So is there a somewhere where it finally, utimately reaches 1? -"When the series comes to the infinitth entry or the summation has infinite entries", some mathematicians would reply. Such guess seems by no means to be wild, but by developing it logically, one could easily discover its discontents.

The first one is the famous and smart proof using 10 multiplier:

10×0.999...=9.999...

0.999...=0.999...

\9×0.999...=9

Nice substraction! But one thing is puzzling - 0.999... has infinite 9 s, and multiplied by 10 doesn't change the amount of 9s by algebraic rules, if any in infinite state. Hence how does the substraction deal with the last 9? Is it substracted as well?

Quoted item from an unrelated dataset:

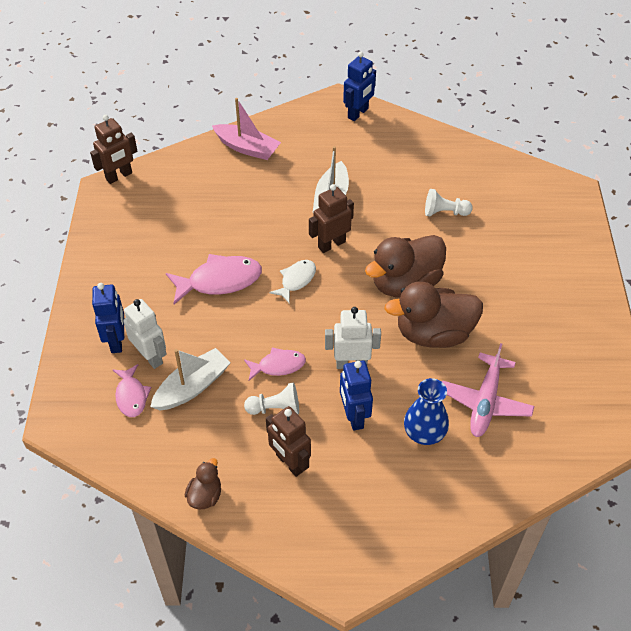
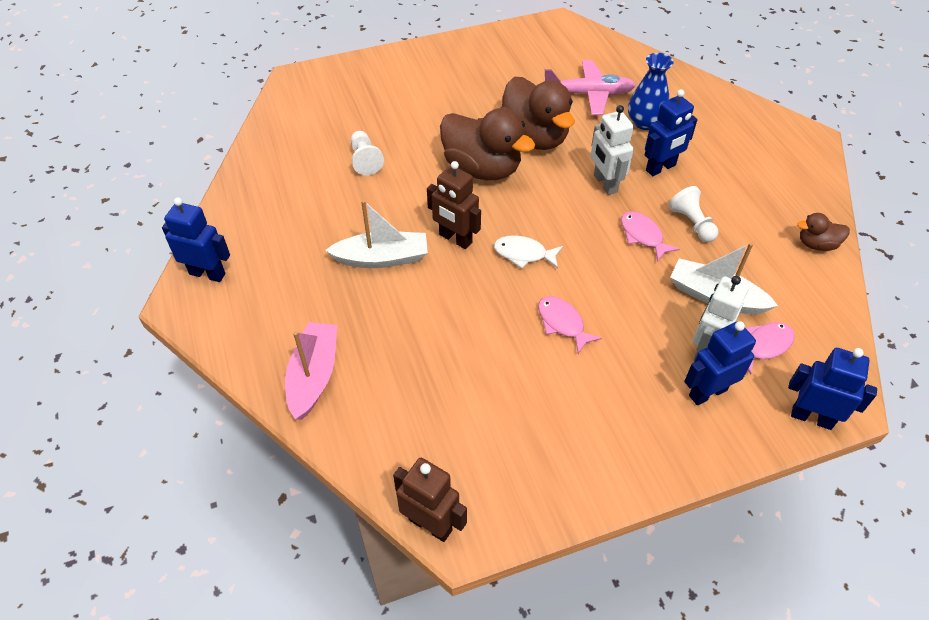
camera: 110 degrees left, 0 degrees up
(61, 393) = (811, 417): none -> blue robot
(219, 281) = (562, 323): pink fish -> pink fish, size x0.60
(289, 463) = (739, 197): brown robot -> none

Some one would argue that infinity is docile, and the 9.999... naturally grows one digit to substract the last 9 in 0.999.... It sounds of some sense, but what if this proof:

100×0.999...=9.999...

0.999...=0.999...

\99×0.999...=99

Infinity is indeed "docile" -previously infinity+1=infinity, and now infinity+2=infinity. But one thing we should pay attention is that the amount of digits now begin to grow or vary now, hence whether the infinite numbers is a final state is doubtful- how can a final something begin to change again? And if 0.999... with infinite 9s is 1, what are 0.999... with 1, 2, or 10, 1000 more than infinite 9s?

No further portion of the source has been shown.